### WHAT THE TASK ASKS
From the first line to the last, reproduce the records below exactly, omitting any picture.

┄┄┄┄┄┄

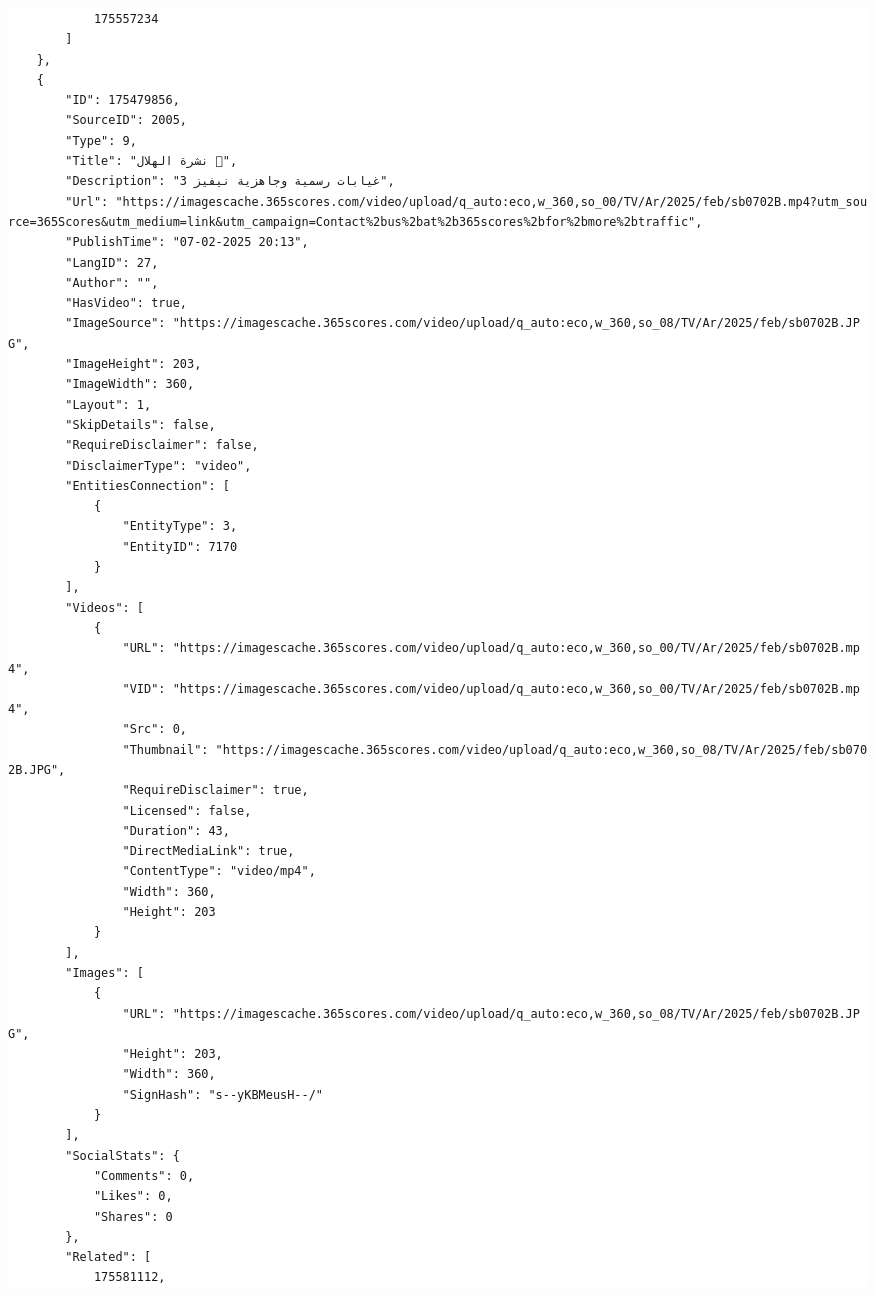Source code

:                 175557234
            ]
        },
        {
            "ID": 175479856,
            "SourceID": 2005,
            "Type": 9,
            "Title": "نشرة الهلال 💙",
            "Description": "3 غيابات رسمية وجاهزية نيفيز",
            "Url": "https://imagescache.365scores.com/video/upload/q_auto:eco,w_360,so_00/TV/Ar/2025/feb/sb0702B.mp4?utm_source=365Scores&utm_medium=link&utm_campaign=Contact%2bus%2bat%2b365scores%2bfor%2bmore%2btraffic",
            "PublishTime": "07-02-2025 20:13",
            "LangID": 27,
            "Author": "",
            "HasVideo": true,
            "ImageSource": "https://imagescache.365scores.com/video/upload/q_auto:eco,w_360,so_08/TV/Ar/2025/feb/sb0702B.JPG",
            "ImageHeight": 203,
            "ImageWidth": 360,
            "Layout": 1,
            "SkipDetails": false,
            "RequireDisclaimer": false,
            "DisclaimerType": "video",
            "EntitiesConnection": [
                {
                    "EntityType": 3,
                    "EntityID": 7170
                }
            ],
            "Videos": [
                {
                    "URL": "https://imagescache.365scores.com/video/upload/q_auto:eco,w_360,so_00/TV/Ar/2025/feb/sb0702B.mp4",
                    "VID": "https://imagescache.365scores.com/video/upload/q_auto:eco,w_360,so_00/TV/Ar/2025/feb/sb0702B.mp4",
                    "Src": 0,
                    "Thumbnail": "https://imagescache.365scores.com/video/upload/q_auto:eco,w_360,so_08/TV/Ar/2025/feb/sb0702B.JPG",
                    "RequireDisclaimer": true,
                    "Licensed": false,
                    "Duration": 43,
                    "DirectMediaLink": true,
                    "ContentType": "video/mp4",
                    "Width": 360,
                    "Height": 203
                }
            ],
            "Images": [
                {
                    "URL": "https://imagescache.365scores.com/video/upload/q_auto:eco,w_360,so_08/TV/Ar/2025/feb/sb0702B.JPG",
                    "Height": 203,
                    "Width": 360,
                    "SignHash": "s--yKBMeusH--/"
                }
            ],
            "SocialStats": {
                "Comments": 0,
                "Likes": 0,
                "Shares": 0
            },
            "Related": [
                175581112,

┄┄┄┄┄┄

### YOUR SOLUTION
Source code

:                 175557234
            ]
        },
        {
            "ID": 175479856,
            "SourceID": 2005,
            "Type": 9,
            "Title": "نشرة الهلال 💙",
            "Description": "3 غيابات رسمية وجاهزية نيفيز",
            "Url": "https://imagescache.365scores.com/video/upload/q_auto:eco,w_360,so_00/TV/Ar/2025/feb/sb0702B.mp4?utm_source=365Scores&utm_medium=link&utm_campaign=Contact%2bus%2bat%2b365scores%2bfor%2bmore%2btraffic",
            "PublishTime": "07-02-2025 20:13",
            "LangID": 27,
            "Author": "",
            "HasVideo": true,
            "ImageSource": "https://imagescache.365scores.com/video/upload/q_auto:eco,w_360,so_08/TV/Ar/2025/feb/sb0702B.JPG",
            "ImageHeight": 203,
            "ImageWidth": 360,
            "Layout": 1,
            "SkipDetails": false,
            "RequireDisclaimer": false,
            "DisclaimerType": "video",
            "EntitiesConnection": [
                {
                    "EntityType": 3,
                    "EntityID": 7170
                }
            ],
            "Videos": [
                {
                    "URL": "https://imagescache.365scores.com/video/upload/q_auto:eco,w_360,so_00/TV/Ar/2025/feb/sb0702B.mp4",
                    "VID": "https://imagescache.365scores.com/video/upload/q_auto:eco,w_360,so_00/TV/Ar/2025/feb/sb0702B.mp4",
                    "Src": 0,
                    "Thumbnail": "https://imagescache.365scores.com/video/upload/q_auto:eco,w_360,so_08/TV/Ar/2025/feb/sb0702B.JPG",
                    "RequireDisclaimer": true,
                    "Licensed": false,
                    "Duration": 43,
                    "DirectMediaLink": true,
                    "ContentType": "video/mp4",
                    "Width": 360,
                    "Height": 203
                }
            ],
            "Images": [
                {
                    "URL": "https://imagescache.365scores.com/video/upload/q_auto:eco,w_360,so_08/TV/Ar/2025/feb/sb0702B.JPG",
                    "Height": 203,
                    "Width": 360,
                    "SignHash": "s--yKBMeusH--/"
                }
            ],
            "SocialStats": {
                "Comments": 0,
                "Likes": 0,
                "Shares": 0
            },
            "Related": [
                175581112,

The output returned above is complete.